When recovering from a big race, such as a marathon, runners should be mindful to reduce the amount of stress they place on their legs, especially if inflammation is present. Taking a week or two completely off is recommended in order to let the body repair, recharge, and reset itself. However, for runners who simply cannot take time off, cross training is a great alternative. Swimming, cycling, elliptical training, weight training, and yoga are all activities that runners can partake in to maintain fitness while reducing impact on recovering legs and feet.
Wrapping it up
Long distance running is a constant cycle of destruction and adaptation. When the human body is pushed to the edge of its ability, patience is needed to let it heal into a slightly stronger, faster state of homeostasis. That is what training is. It’s important to take planned breaks from training after key races, for both physical and mental health. While training is a fun and exciting process, it’s still hard work, and the cumulative effects are a grind on our bodies and minds.

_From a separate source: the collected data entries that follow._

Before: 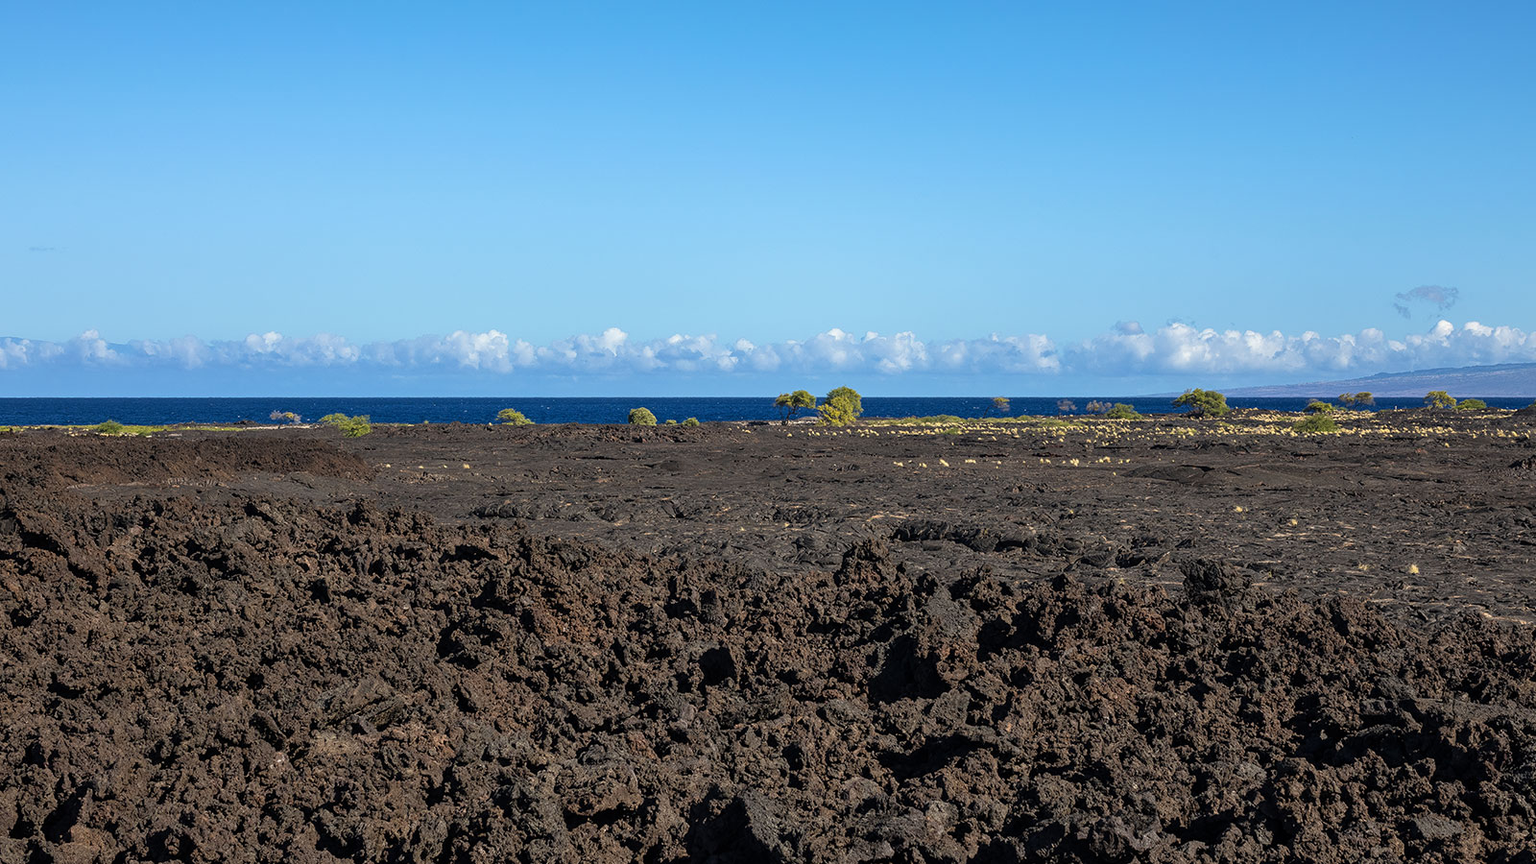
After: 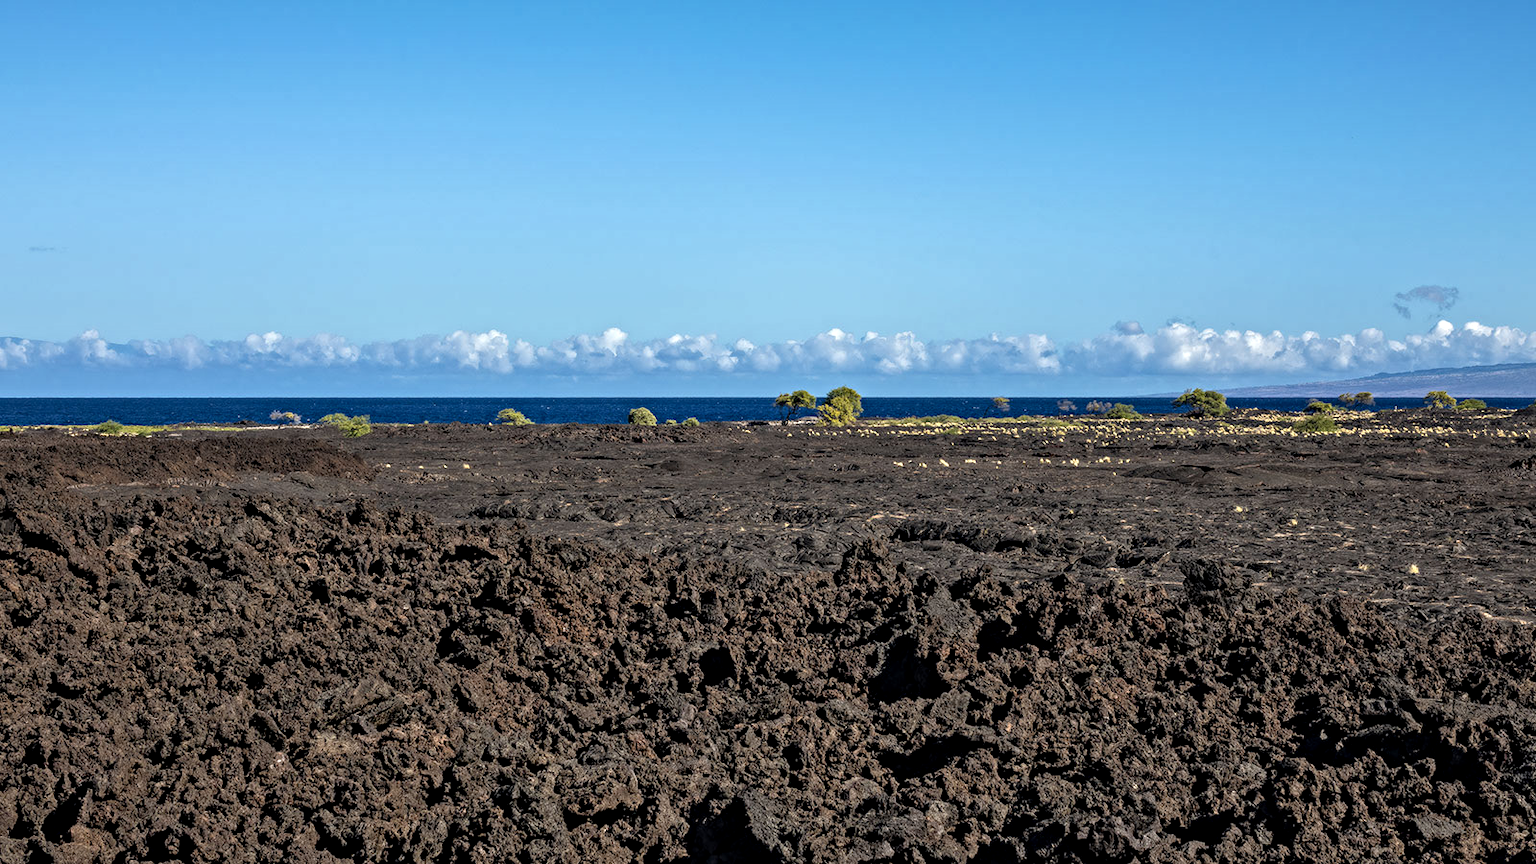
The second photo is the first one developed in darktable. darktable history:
tone equalizer: edges refinement/feathering 500, mask exposure compensation -1.57 EV, preserve details no
local contrast: on, module defaults
contrast equalizer: octaves 7, y [[0.5, 0.5, 0.501, 0.63, 0.504, 0.5], [0.5 ×6], [0.5 ×6], [0 ×6], [0 ×6]]
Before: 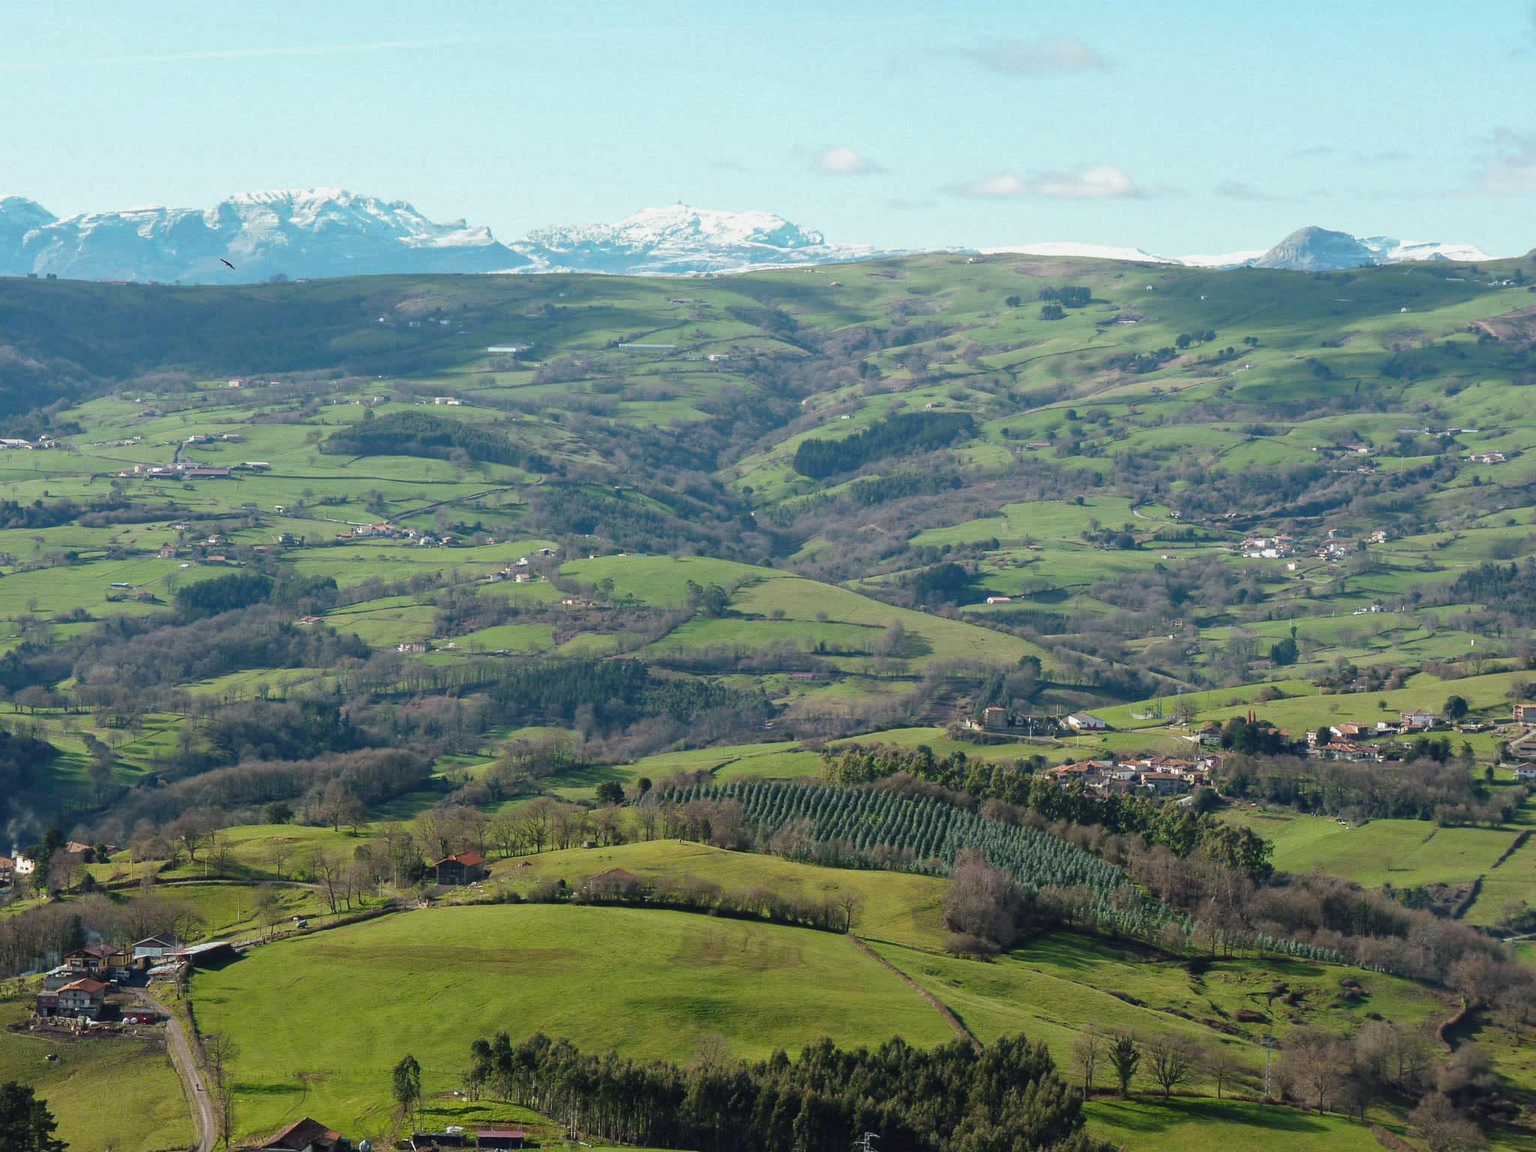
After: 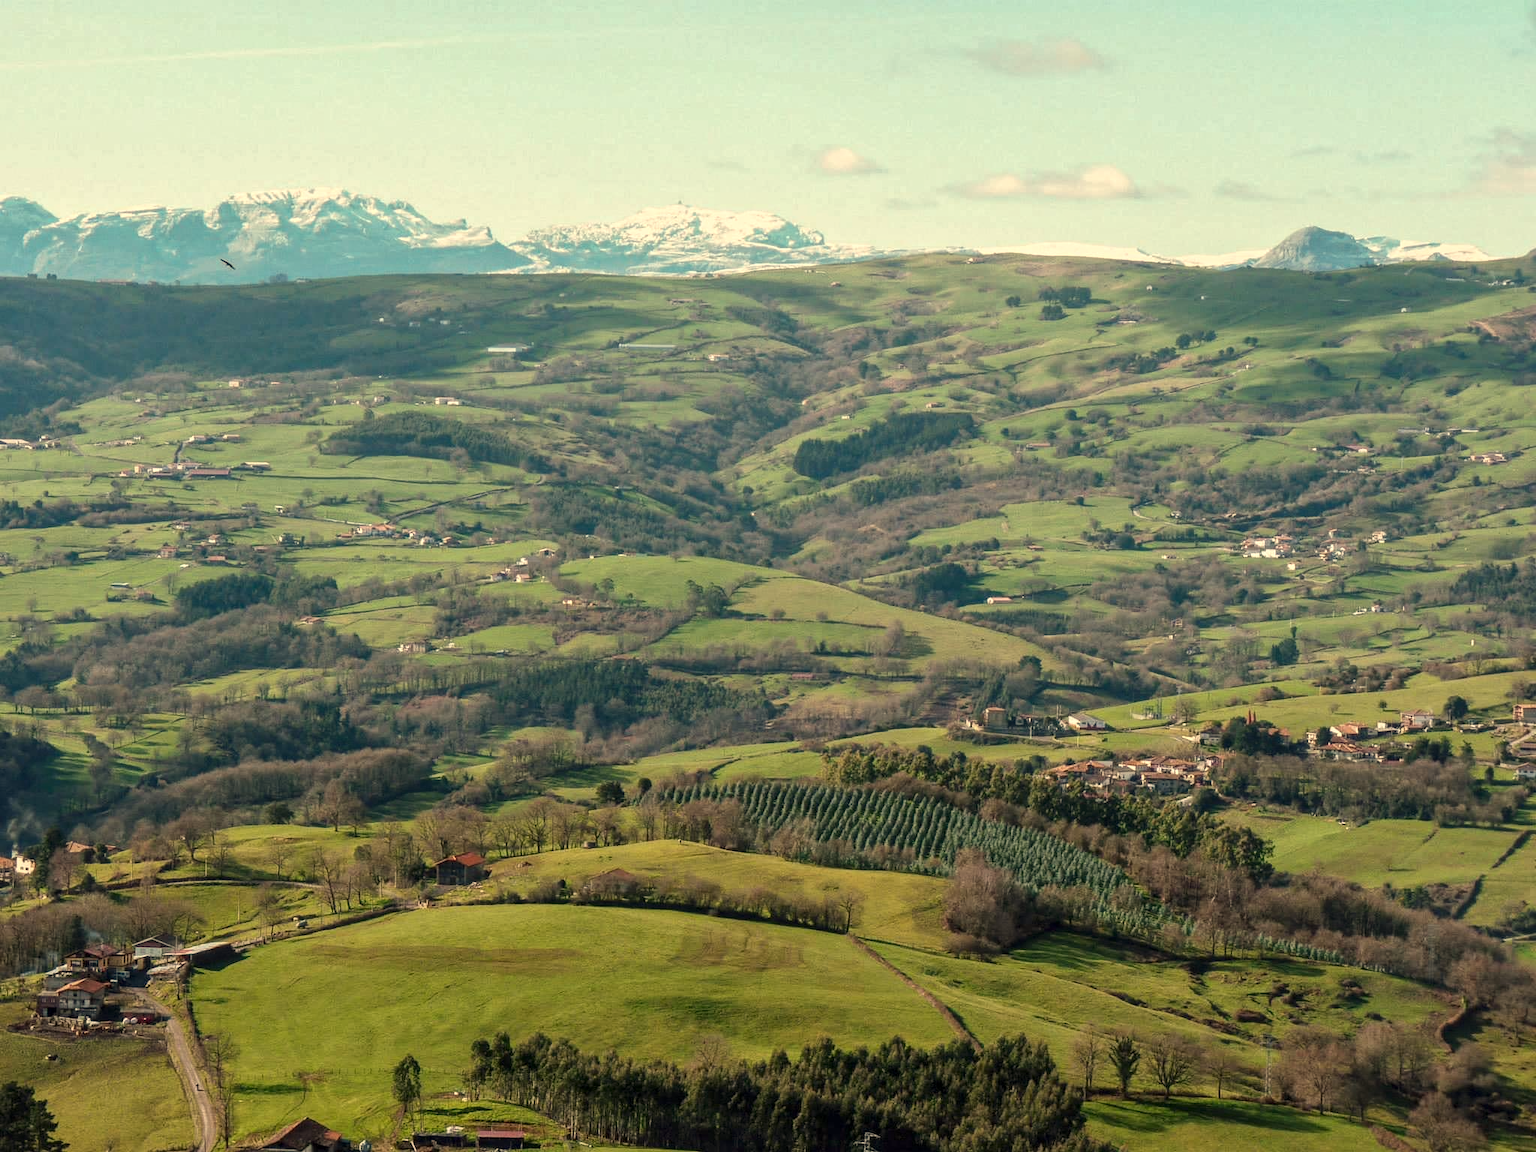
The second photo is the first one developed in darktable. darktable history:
white balance: red 1.123, blue 0.83
local contrast: on, module defaults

Letting the body repair itself from months of hard training is key to avoiding injuries. Complete running recovery (from a key race) should be focused on unfocused running to renew your enthusiasm and rejuvenate your body to start chasing your next big race.
1. Levenhagen, Deanna. “Postexercise Nutrient Intake Timing in Humans Is Critical to Recovery of Leg Glucose and Protein Homeostasis.” American Journal of Physiology (2001). Print.
2. Howarth, K. R., N. A. Moreau, S. M. Phillips, and M. J. Gibala. “Coingestion of Protein with Carbohydrate during Recovery from Endurance Exercise Stimulates Skeletal Muscle Protein Synthesis in Humans.” Journal of Applied Physiology 106.4 (2009): 1394-402. Print.
3. Armstrong, Stuart A.; Till, Eloise S.; Maloney, Stephen R.; Harris, Gregory A. ” Compression Socks and Functional Recovery Following Marathon Running: A Randomized Controlled Trial.” The Journal of Strength & Conditioning Research, February 2015,29(2):528-533
4. Halson SL. Sleep in Elite Athletes and Nutritional Interventions to Enhance Sleep. Sports Medicine (Auckland, N.z). 2014;44(Suppl 1):13-23. doi:10.1007/s40279-014-0147-0.